Dans son programme de travail sur l’agriculture et le monde rural présenté en janvier dernier, la présidence espagnole de l’UE insiste sur la nécessité de promouvoir le rôle des femmes dans les zones rurales. Ces zones, indique-t-elle, sont confrontées à des problèmes liés au vieillissement de la population, à des services et des infrastructures insuffisants, à la difficulté d’avoir accès aux nouvelles technologies et à une augmentation du nombre d’hommes du fait de l’exode des femmes vers les villes. Les Espagnols mettent également l’accent sur le fait que les gains des femmes dans les zones rurales sont nettement inférieurs à ceux des hommes. « La consolidation de l’égalité entre les hommes et les femmes dans le monde rural » figure parmi les priorités, a indiqué le 27 avril à Caceres le ministre espagnol chargé du milieu rural, Josep Puxeu.

Absence de statut et de reconnaissance légale
43 % des travailleurs non-salariés agricoles sont des femmes, dont 26 % sont chefs d’exploitation. Les statistiques montrent aussi que les agricultrices travaillent principalement dans des exploitations familiales, généralement de petite taille, et dans des secteurs exigeant beaucoup de main d’œuvre (lait, fruits et légumes), souvent sans voir de statut social ni de reconnaissance légale, ni de pouvoir de décision au niveau de l’exploitation. Sur ce dernier point, les organisations professionnelles de l’UE (Copa-Cogeca) considérent que le conjoint aidant devrait pouvoir être cotitulaire des droits aux aides directes. De même, le Copa est favorable à une plus grande représentativité des femmes au sein des organes décisionnels à tous les échelons.

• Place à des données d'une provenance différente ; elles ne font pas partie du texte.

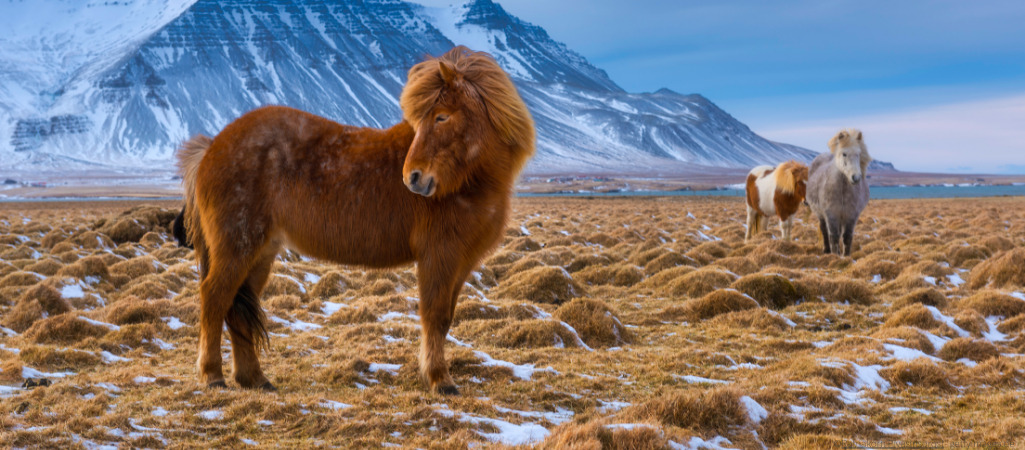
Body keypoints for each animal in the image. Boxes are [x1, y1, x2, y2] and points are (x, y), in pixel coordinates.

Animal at [176, 46, 537, 393]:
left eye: (441, 117)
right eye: (424, 119)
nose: (413, 178)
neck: (468, 182)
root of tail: (212, 146)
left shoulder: (462, 262)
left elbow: (446, 318)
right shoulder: (439, 256)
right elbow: (434, 316)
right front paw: (440, 381)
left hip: (261, 252)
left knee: (238, 308)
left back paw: (254, 379)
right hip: (236, 247)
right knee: (215, 298)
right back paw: (212, 376)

Un quota d’agricultrices d’au moins 30 % dans toutes les organisations est indispensable, notent le Copa-Cogeca.
La Coordination européenne Via Campesina demande, pour sa part, que, au titre de la réforme de la Pac après 2013, l’UE mette en place un cadre juridique garantissant aux femmes des revenus économiques et l’ensemble des droits qui vont de pair avec l’exploitation. Ce syndicat alternatif revendique aussi l’élimination de certains minima pour la reconnaissance d’une activité agricole aussi bien en ce qui concerne la surface d’exploitation que les revenus.